= Robert Langevin =

Canadian flautist

Robert Langevin is a Canadian flautist. He has been principal flautist of the New York Philharmonic since 2000 and is a former principal flautist of the Pittsburgh Symphony Orchestra. He was associate principal flautist with the Montreal Symphony Orchestra for 13 years and can be heard on more than 30 recordings with that orchestra. He is a former faculty member of Duquesne University and the Université de Montréal. He currently serves on the faculties of the Juilliard School and the Manhattan School of Music.
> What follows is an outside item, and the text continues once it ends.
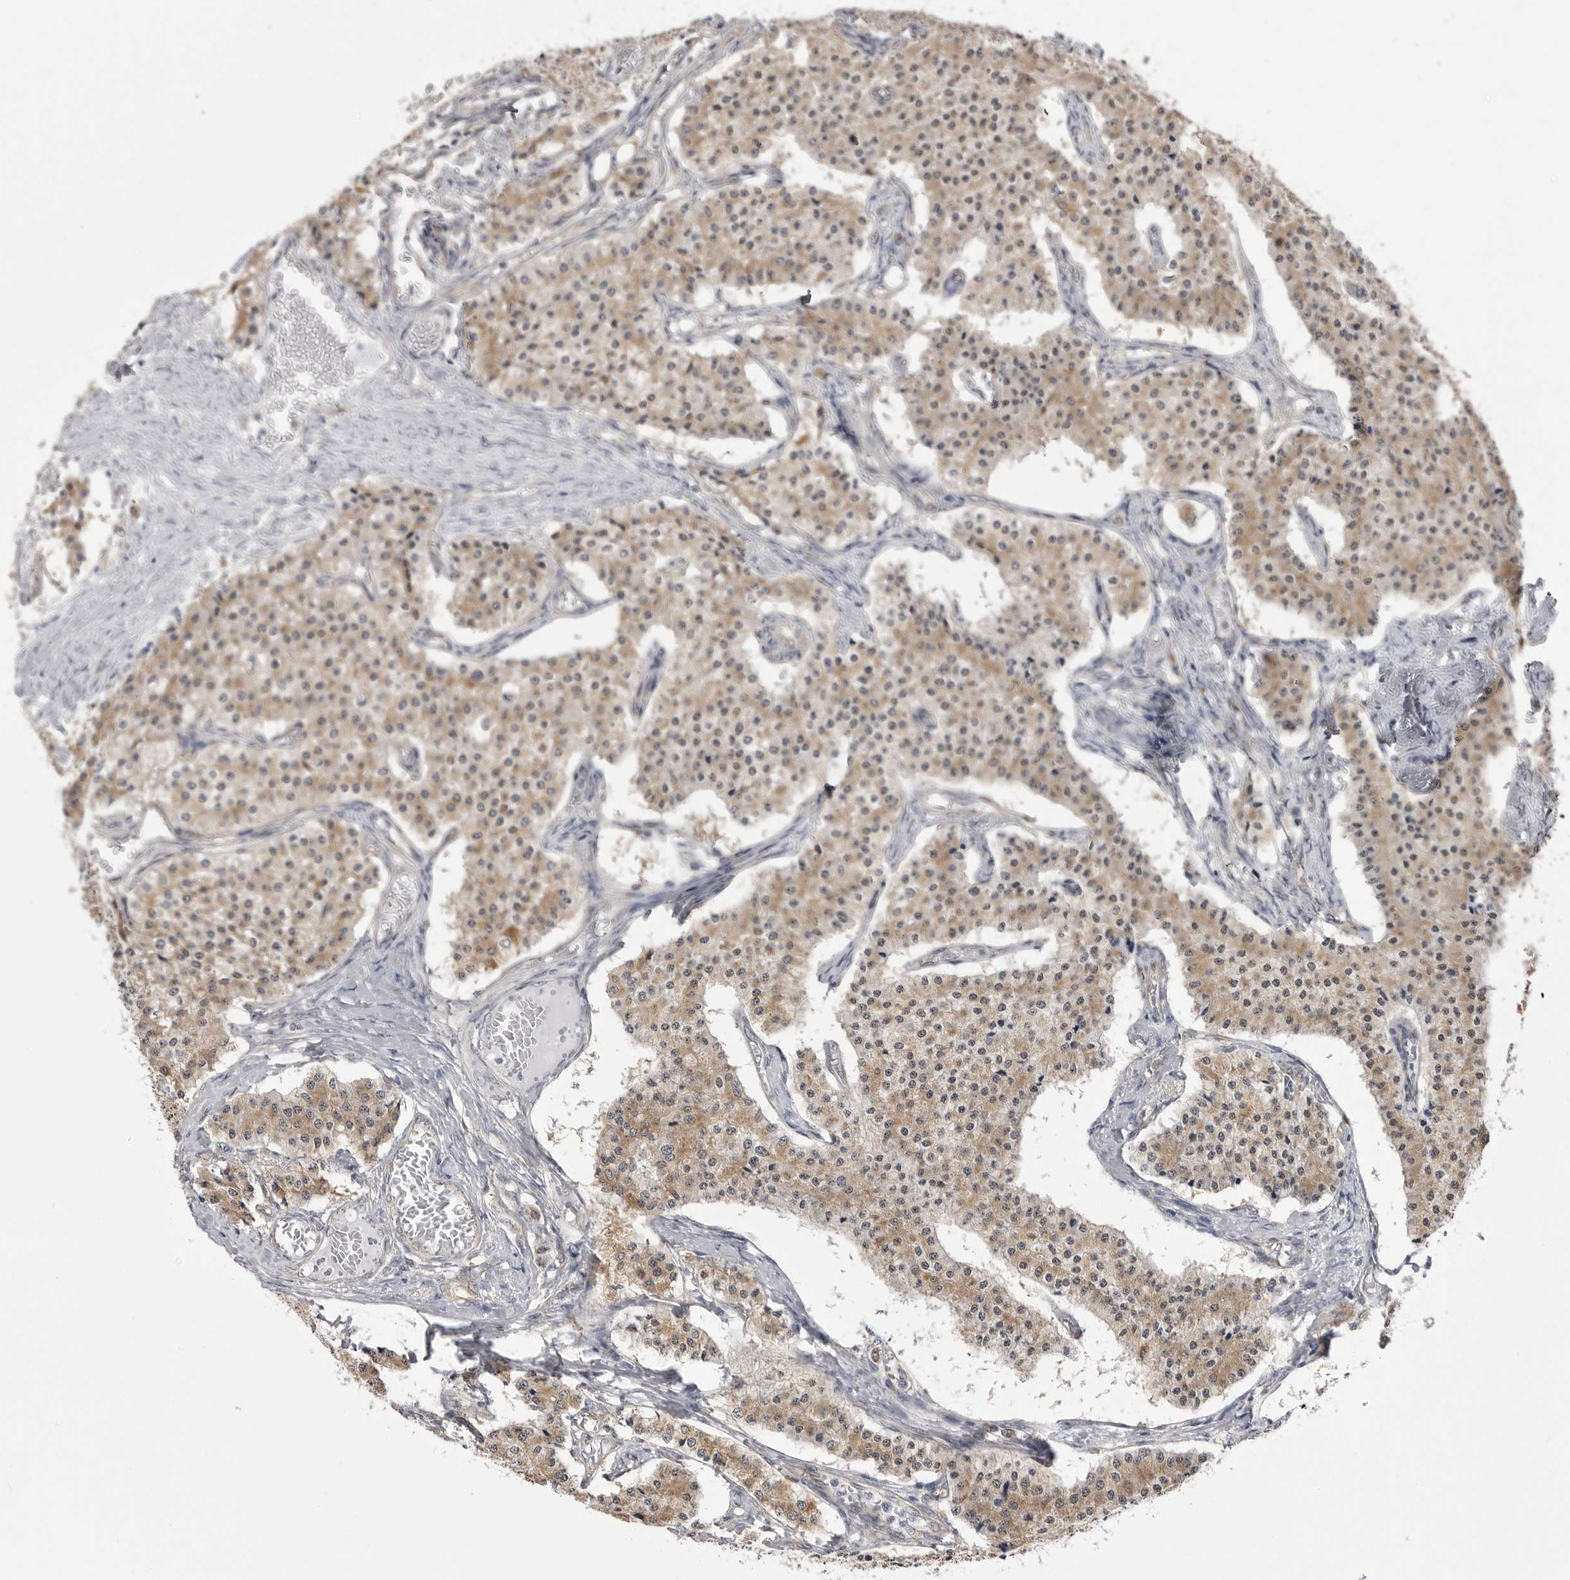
{"staining": {"intensity": "moderate", "quantity": ">75%", "location": "cytoplasmic/membranous"}, "tissue": "carcinoid", "cell_type": "Tumor cells", "image_type": "cancer", "snomed": [{"axis": "morphology", "description": "Carcinoid, malignant, NOS"}, {"axis": "topography", "description": "Colon"}], "caption": "Immunohistochemistry (IHC) of human carcinoid displays medium levels of moderate cytoplasmic/membranous positivity in approximately >75% of tumor cells.", "gene": "FH", "patient": {"sex": "female", "age": 52}}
Langevin was born in Sherbrooke, Quebec, and at the age of 12 began studying the flute privately in his native city. At the age of 15, he began playing the flute in the Sherbrooke Symphony Orchestra. He earned premier prix in flute performance and chamber music from the Conservatoire de musique du Québec à Montréal in 1976 where he was a pupil of Jean-Paul Major. While a student there, he began working as a session artist in Toronto recording studios.

In 1976, Langevin won the Prix d'Europe. The award provided him the opportunity to pursue graduate studies at the Hochschule für Musik Freiburg with Aurèle Nicolet. After graduating from that school in 1979, he pursued further studies with Maxence Larrieu in Geneva. In 1980, he was awarded second prize at the Budapest International Competition.